• _HOW TO COMPLETE THIS TASK_:
Count the lines below that include the word "announcementTag", then give that number and no other words.

• _GIVEN DATA_:
------------------------
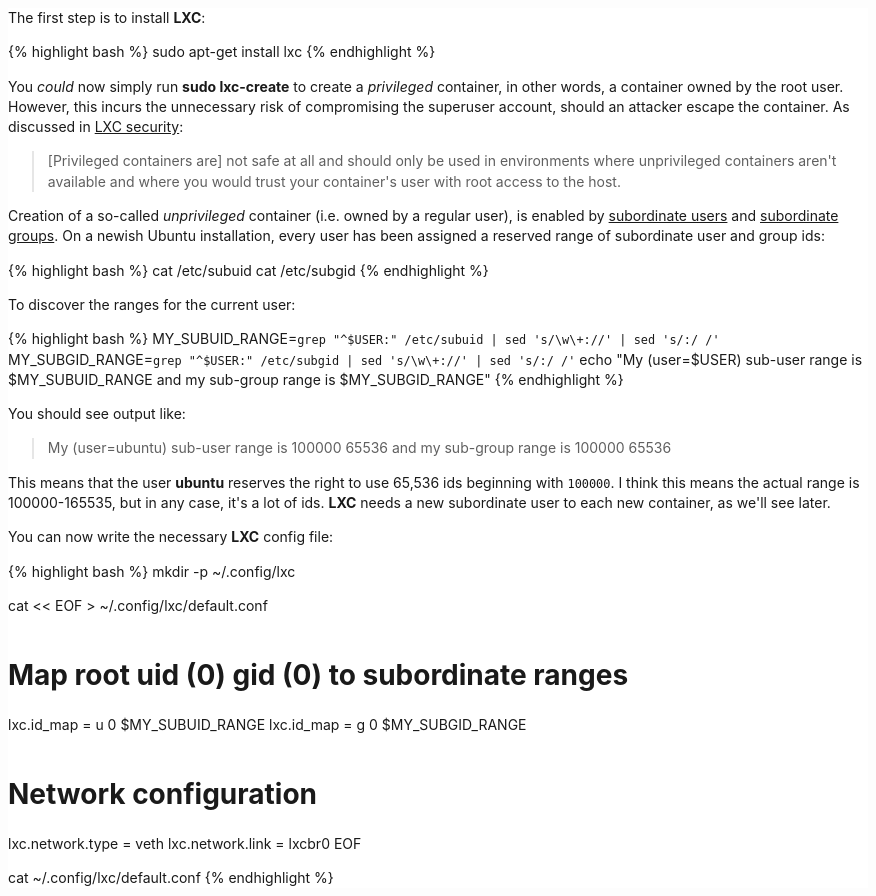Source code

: The first step is to install **LXC**:

{% highlight bash %}
sudo apt-get install lxc
{% endhighlight %}

You *could* now simply run **sudo lxc-create** to create a *privileged* container, in other words, a container owned by the root user. However, this incurs the unnecessary risk of compromising the superuser account, should an attacker escape the container. As discussed in [LXC security](https://linuxcontainers.org/lxc/security/): 

> [Privileged containers are] not safe at all and should only be used in environments where unprivileged containers aren't available and where you would trust your container's user with root access to the host.

Creation of a so-called *unprivileged* container (i.e. owned by a regular user), is enabled by [subordinate users](http://man7.org/linux/man-pages/man5/subuid.5.html) and [subordinate groups](http://man7.org/linux/man-pages/man5/subgid.5.html). On a newish Ubuntu installation, every user has been assigned a reserved range of subordinate user and group ids:

{% highlight bash %}
cat /etc/subuid
cat /etc/subgid
{% endhighlight %}

To discover the ranges for the current user:

{% highlight bash %}
MY_SUBUID_RANGE=`grep "^$USER:" /etc/subuid | sed 's/\w\+://' | sed 's/:/ /'`
MY_SUBGID_RANGE=`grep "^$USER:" /etc/subgid | sed 's/\w\+://' | sed 's/:/ /'`
echo "My (user=$USER) sub-user range is $MY_SUBUID_RANGE and my sub-group range is $MY_SUBGID_RANGE"
{% endhighlight %}

You should see output like:

> My (user=ubuntu) sub-user range is 100000 65536 and my sub-group range is 100000 65536

This means that the user **ubuntu** reserves the right to use 65,536 ids beginning with `100000`. I think this means the actual range is 100000-165535, but in any case, it's a lot of ids. **LXC** needs a new subordinate user to each new container, as we'll see later.

You can now write the necessary **LXC** config file:

{% highlight bash %}
mkdir -p ~/.config/lxc

cat << EOF > ~/.config/lxc/default.conf
# Map root uid (0) gid (0) to subordinate ranges
lxc.id_map = u 0 $MY_SUBUID_RANGE
lxc.id_map = g 0 $MY_SUBGID_RANGE

# Network configuration
lxc.network.type = veth
lxc.network.link = lxcbr0
EOF

cat ~/.config/lxc/default.conf
{% endhighlight %}

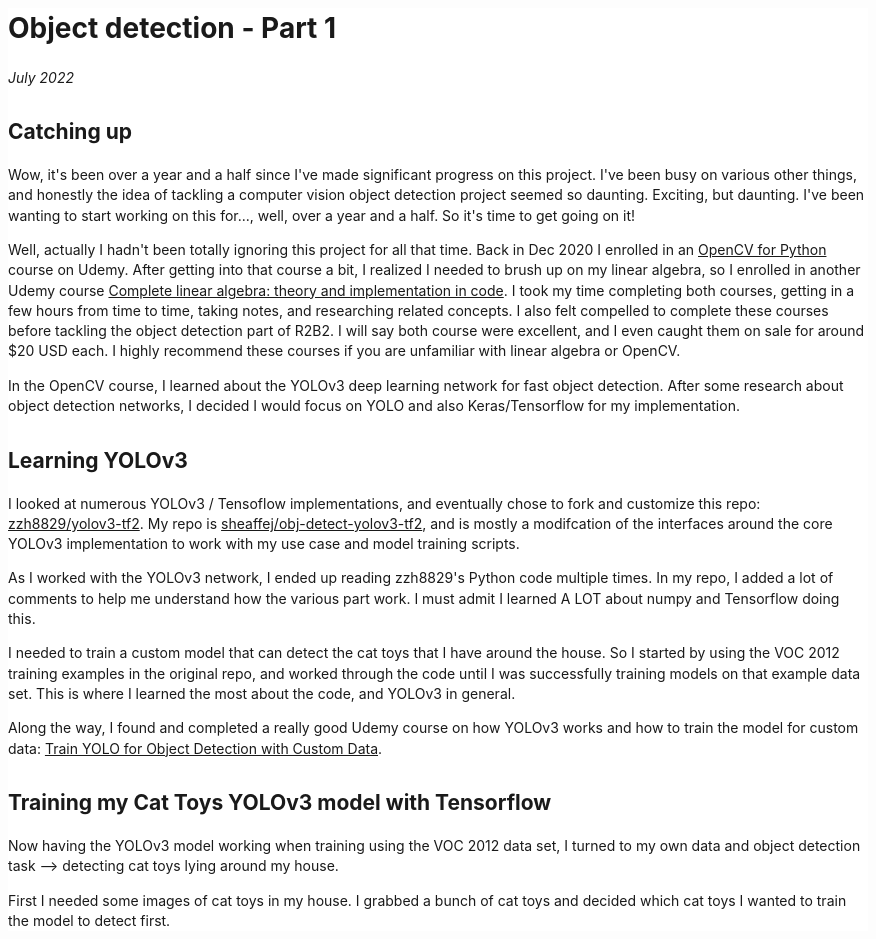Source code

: # Object detection - Part 1
_July 2022_

## Catching up
Wow, it's been over a year and a half since I've made significant progress on this project. I've been busy on various other things, and honestly the idea of tackling a computer vision object detection project seemed so daunting. Exciting, but daunting. I've been wanting to start working on this for..., well, over a year and a half. So it's time to get going on it!

Well, actually I hadn't been totally ignoring this project for all that time. Back in Dec 2020 I enrolled in an [OpenCV for Python](https://www.udemy.com/course/python-for-computer-vision-with-opencv-and-deep-learning/) course on Udemy. After getting into that course a bit, I realized I needed to brush up on my linear algebra, so I enrolled in another Udemy course [Complete linear algebra: theory and implementation in code](https://www.udemy.com/course/linear-algebra-theory-and-implementation/). I took my time completing both courses, getting in a few hours from time to time, taking notes, and researching related concepts. I also felt compelled to complete these courses before tackling the object detection part of R2B2. I will say both course were excellent, and I even caught them on sale for around $20 USD each. I highly recommend these courses if you are unfamiliar with linear algebra or OpenCV.

In the OpenCV course, I learned about the YOLOv3 deep learning network for fast object detection. After some research about object detection networks, I decided I would focus on YOLO and also Keras/Tensorflow for my implementation.

## Learning YOLOv3

I looked at numerous YOLOv3 / Tensoflow implementations, and eventually chose to fork and customize this repo: [zzh8829/yolov3-tf2](https://github.com/zzh8829/yolov3-tf2). My repo is [sheaffej/obj-detect-yolov3-tf2](https://github.com/sheaffej/obj-detect-yolov3-tf2), and is mostly a modifcation of the interfaces around the core YOLOv3 implementation to work with my use case and model training scripts.

As I worked with the YOLOv3 network, I ended up reading zzh8829's Python code multiple times. In my repo, I added a lot of comments to help me understand how the various part work. I must admit I learned A LOT about numpy and Tensorflow doing this.

I needed to train a custom model that can detect the cat toys that I have around the house. So I started by using the VOC 2012 training examples in the original repo, and worked through the code until I was successfully training models on that example data set. This is where I learned the most about the code, and YOLOv3 in general.

Along the way, I found and completed a really good Udemy course on how YOLOv3 works and how to train the model for custom data: [Train YOLO for Object Detection with Custom Data](https://www.udemy.com/course/training-yolo-v3-for-objects-detection-with-custom-data/).

## Training my Cat Toys YOLOv3 model with Tensorflow
Now having the YOLOv3 model working when training using the VOC 2012 data set, I turned to my own data and object detection task --> detecting cat toys lying around my house.

First I needed some images of cat toys in my house. I grabbed a bunch of cat toys and decided which cat toys I wanted to train the model to detect first.
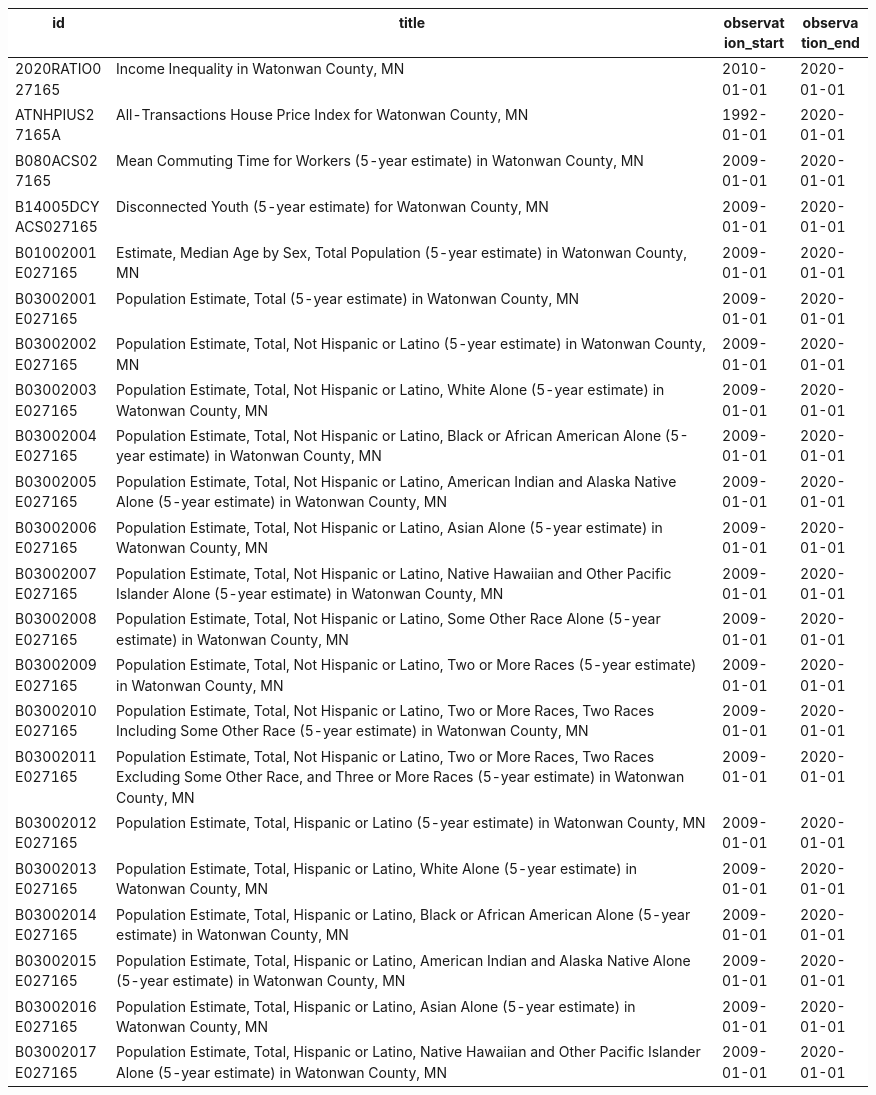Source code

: | id                        | title                                                                                                                                                                        | observation_start   | observation_end   |
|---------------------------|------------------------------------------------------------------------------------------------------------------------------------------------------------------------------|---------------------|-------------------|
| 2020RATIO027165           | Income Inequality in Watonwan County, MN                                                                                                                                     | 2010-01-01          | 2020-01-01        |
| ATNHPIUS27165A            | All-Transactions House Price Index for Watonwan County, MN                                                                                                                   | 1992-01-01          | 2020-01-01        |
| B080ACS027165             | Mean Commuting Time for Workers (5-year estimate) in Watonwan County, MN                                                                                                     | 2009-01-01          | 2020-01-01        |
| B14005DCYACS027165        | Disconnected Youth (5-year estimate) for Watonwan County, MN                                                                                                                 | 2009-01-01          | 2020-01-01        |
| B01002001E027165          | Estimate, Median Age by Sex, Total Population (5-year estimate) in Watonwan County, MN                                                                                       | 2009-01-01          | 2020-01-01        |
| B03002001E027165          | Population Estimate, Total (5-year estimate) in Watonwan County, MN                                                                                                          | 2009-01-01          | 2020-01-01        |
| B03002002E027165          | Population Estimate, Total, Not Hispanic or Latino (5-year estimate) in Watonwan County, MN                                                                                  | 2009-01-01          | 2020-01-01        |
| B03002003E027165          | Population Estimate, Total, Not Hispanic or Latino, White Alone (5-year estimate) in Watonwan County, MN                                                                     | 2009-01-01          | 2020-01-01        |
| B03002004E027165          | Population Estimate, Total, Not Hispanic or Latino, Black or African American Alone (5-year estimate) in Watonwan County, MN                                                 | 2009-01-01          | 2020-01-01        |
| B03002005E027165          | Population Estimate, Total, Not Hispanic or Latino, American Indian and Alaska Native Alone (5-year estimate) in Watonwan County, MN                                         | 2009-01-01          | 2020-01-01        |
| B03002006E027165          | Population Estimate, Total, Not Hispanic or Latino, Asian Alone (5-year estimate) in Watonwan County, MN                                                                     | 2009-01-01          | 2020-01-01        |
| B03002007E027165          | Population Estimate, Total, Not Hispanic or Latino, Native Hawaiian and Other Pacific Islander Alone (5-year estimate) in Watonwan County, MN                                | 2009-01-01          | 2020-01-01        |
| B03002008E027165          | Population Estimate, Total, Not Hispanic or Latino, Some Other Race Alone (5-year estimate) in Watonwan County, MN                                                           | 2009-01-01          | 2020-01-01        |
| B03002009E027165          | Population Estimate, Total, Not Hispanic or Latino, Two or More Races (5-year estimate) in Watonwan County, MN                                                               | 2009-01-01          | 2020-01-01        |
| B03002010E027165          | Population Estimate, Total, Not Hispanic or Latino, Two or More Races, Two Races Including Some Other Race (5-year estimate) in Watonwan County, MN                          | 2009-01-01          | 2020-01-01        |
| B03002011E027165          | Population Estimate, Total, Not Hispanic or Latino, Two or More Races, Two Races Excluding Some Other Race, and Three or More Races (5-year estimate) in Watonwan County, MN | 2009-01-01          | 2020-01-01        |
| B03002012E027165          | Population Estimate, Total, Hispanic or Latino (5-year estimate) in Watonwan County, MN                                                                                      | 2009-01-01          | 2020-01-01        |
| B03002013E027165          | Population Estimate, Total, Hispanic or Latino, White Alone (5-year estimate) in Watonwan County, MN                                                                         | 2009-01-01          | 2020-01-01        |
| B03002014E027165          | Population Estimate, Total, Hispanic or Latino, Black or African American Alone (5-year estimate) in Watonwan County, MN                                                     | 2009-01-01          | 2020-01-01        |
| B03002015E027165          | Population Estimate, Total, Hispanic or Latino, American Indian and Alaska Native Alone (5-year estimate) in Watonwan County, MN                                             | 2009-01-01          | 2020-01-01        |
| B03002016E027165          | Population Estimate, Total, Hispanic or Latino, Asian Alone (5-year estimate) in Watonwan County, MN                                                                         | 2009-01-01          | 2020-01-01        |
| B03002017E027165          | Population Estimate, Total, Hispanic or Latino, Native Hawaiian and Other Pacific Islander Alone (5-year estimate) in Watonwan County, MN                                    | 2009-01-01          | 2020-01-01        |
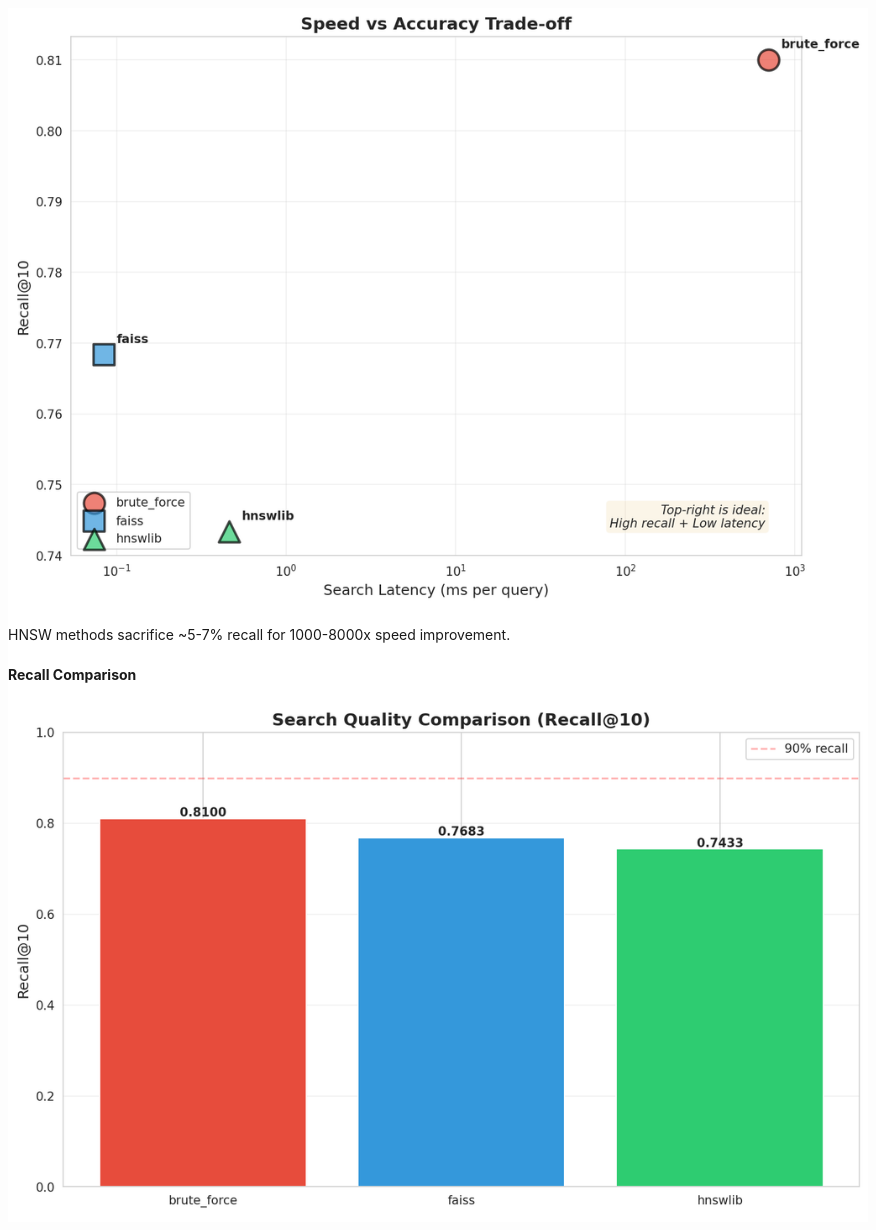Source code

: ![Speed vs Accuracy](reports/summary/speed_vs_accuracy.png)

HNSW methods sacrifice ~5-7% recall for 1000-8000x speed improvement.

#### Recall Comparison
![Recall Comparison](reports/summary/recall_comparison.png)
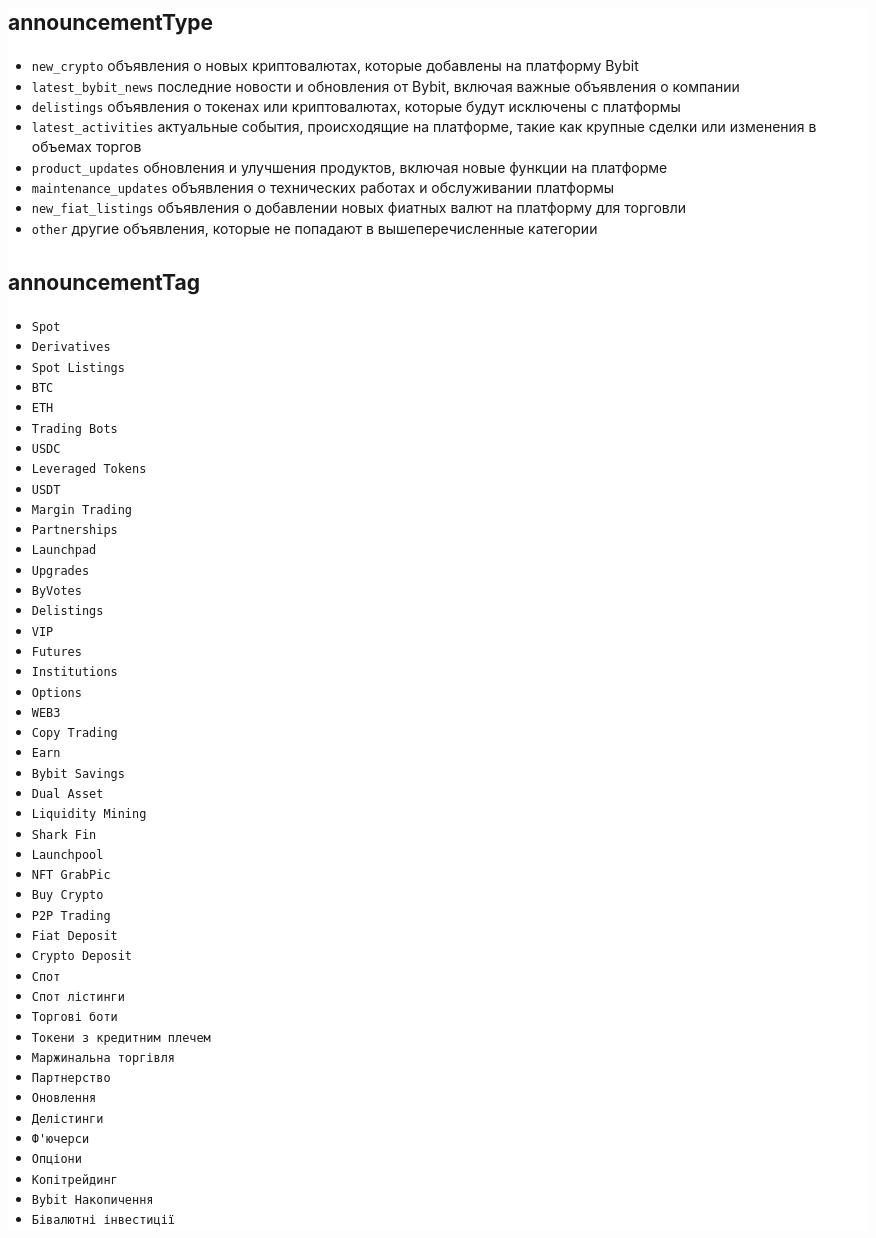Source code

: <a id="announcementType"></a>

## announcementType

- `new_crypto`  объявления о новых криптовалютах, которые добавлены на платформу Bybit
- `latest_bybit_news`  последние новости и обновления от Bybit, включая важные объявления о компании
- `delistings`  объявления о токенах или криптовалютах, которые будут исключены с платформы
- `latest_activities`  актуальные события, происходящие на платформе, такие как крупные сделки или изменения в объемах торгов
- `product_updates`  обновления и улучшения продуктов, включая новые функции на платформе
- `maintenance_updates`  объявления о технических работах и обслуживании платформы
- `new_fiat_listings`  объявления о добавлении новых фиатных валют на платформу для торговли
- `other`  другие объявления, которые не попадают в вышеперечисленные категории

<a id="announcementTag"></a>

## announcementTag

- `Spot`
- `Derivatives`
- `Spot Listings`
- `BTC`
- `ETH`
- `Trading Bots`
- `USDC`
- `Leveraged Tokens`
- `USDT`
- `Margin Trading`
- `Partnerships`
- `Launchpad`
- `Upgrades`
- `ByVotes`
- `Delistings`
- `VIP`
- `Futures`
- `Institutions`
- `Options`
- `WEB3`
- `Copy Trading`
- `Earn`
- `Bybit Savings`
- `Dual Asset`
- `Liquidity Mining`
- `Shark Fin`
- `Launchpool`
- `NFT GrabPic`
- `Buy Crypto`
- `P2P Trading`
- `Fiat Deposit`
- `Crypto Deposit`
- `Спот`
- `Спот лістинги`
- `Торгові боти`
- `Токени з кредитним плечем`
- `Маржинальна торгівля`
- `Партнерство`
- `Оновлення`
- `Делістинги`
- `Ф'ючерси`
- `Опціони`
- `Копітрейдинг`
- `Bybit Накопичення`
- `Бівалютні інвестиції`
------------------------
• _ANSWER BOX_:
2